Il a assuré que certains procès-verbaux reçus pas l’IEBC provenaient de bureaux de vote non répertoriés.

Amertume

La ville de Kisumu (ouest) et plusieurs bidonvilles de Nairobi étaient globalement calmes vendredi dans l’attente des résultats alors que des échauffourées réprimées sans ménagement par la police avaient éclaté mercredi dans ces bastions de l’opposition, où les déceptions électorales sont fréquentes et souvent sources de tensions.

Deux manifestants ont été abattus mercredi dans un bidonville de Nairobi alors que le bilan de l’attaque d’un bureau de vote de l’Est du pays mercredi est passé à quatre morts, dont deux assaillants.
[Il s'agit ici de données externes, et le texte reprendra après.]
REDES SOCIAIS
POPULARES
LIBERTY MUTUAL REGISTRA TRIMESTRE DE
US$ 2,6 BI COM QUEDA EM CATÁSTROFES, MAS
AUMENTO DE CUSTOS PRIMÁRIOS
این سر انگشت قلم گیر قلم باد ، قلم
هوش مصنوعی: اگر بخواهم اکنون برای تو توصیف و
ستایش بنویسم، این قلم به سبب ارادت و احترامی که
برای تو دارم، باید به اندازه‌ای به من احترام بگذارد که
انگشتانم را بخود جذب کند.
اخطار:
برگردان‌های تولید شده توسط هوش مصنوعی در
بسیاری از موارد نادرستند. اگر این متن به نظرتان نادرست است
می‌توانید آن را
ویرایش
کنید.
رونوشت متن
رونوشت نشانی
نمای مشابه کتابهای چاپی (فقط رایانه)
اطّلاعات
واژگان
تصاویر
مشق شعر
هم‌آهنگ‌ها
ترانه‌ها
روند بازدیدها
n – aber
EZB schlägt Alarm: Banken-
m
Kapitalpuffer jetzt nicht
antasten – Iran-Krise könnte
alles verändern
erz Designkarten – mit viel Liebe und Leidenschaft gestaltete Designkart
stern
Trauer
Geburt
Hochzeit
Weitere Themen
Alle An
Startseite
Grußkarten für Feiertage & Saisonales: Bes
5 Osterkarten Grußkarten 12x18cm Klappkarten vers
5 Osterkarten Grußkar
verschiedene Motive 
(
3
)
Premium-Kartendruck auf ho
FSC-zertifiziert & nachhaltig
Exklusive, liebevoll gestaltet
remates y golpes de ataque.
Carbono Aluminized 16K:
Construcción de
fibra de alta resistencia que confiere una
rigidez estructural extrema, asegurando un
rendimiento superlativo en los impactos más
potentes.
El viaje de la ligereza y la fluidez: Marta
Le comportement des quelque 150.000 membres des forces de sécurité déployés pour le scrutin, appelés par Amnesty International à ne pas faire un usage disproportionné de la force, sera crucial dans les jours à venir.

Les résultats provisoires de l’IEBC créditaient M. Kenyatta de 54,24% des voix contre 44,87% à M. Odinga, sur 99% des bureaux de vote dépouillés.

Une éventuelle victoire de M. Kenyatta laisse craindre un vif sentiment d’amertume chez les partisans de M. Odinga, et de possibles troubles. Depuis mardi, le pays tourne au ralenti et Nairobi, capitale habituellement embouteillée, offre le spectacle d’une ville morte.

Jeudi soir, M. Odinga, 72 ans, s’est dit « déçu » par les observateurs étrangers ayant apporté leur soutien à l’IEBC. « Nous ne voulons voir aucune violence au Kenya », avait-il ajouté, avant de toutefois conclure: « Je ne contrôle personne. Les gens veulent la justice ».

Rivalité dynastique

Les accusations de fraude ont exacerbé les passions déjà lestées d’un demi-siècle de rivalité dynastique entre les familles Kenyatta et Odinga. Le père de ce dernier, Jaramogi Oginga Odinga, fut brièvement vice-président, avant de perdre la lutte post-indépendance pour le pouvoir au profit du premier chef d’État Jomo Kenyatta, père d’Uhuru.

En outre, M. Odinga livre certainement sa dernière grande bataille politique, lui qui s’est présenté quatre fois à la présidentielle.

En 2007, il avait rejeté la réélection de Mwai Kibaki, lors d’un scrutin entaché de nombreuses fraudes selon les observateurs. En 2013, il avait aussi contesté sa défaite et s’était tourné en vain vers la justice.

M. Odinga, membre de la communauté luo de l’ouest du pays, s’est une nouvelle fois présenté comme le garant d’une répartition plus équitable des richesses de l’économie la plus dynamique d’Afrique de l’Est.

De son côté, le président Kenyatta, issu de l’élite économique kikuyu, l’ethnie la plus nombreuse au Kenya, a mis en avant avec son colistier William Ruto le développement économique du pays, avec notamment la nouvelle ligne ferroviaire entre Nairobi et Mombasa.

Si l’élection présidentielle était au centre de l’attention, les Kényans ont également voté pour élire leurs gouverneurs, députés, sénateurs, élus locaux et représentantes des femmes à l’Assemblée.

L’opposition semble ainsi avoir perdu plusieurs postes de gouverneur de comté au profit du parti au pouvoir, dont celui du très convoité de Nairobi.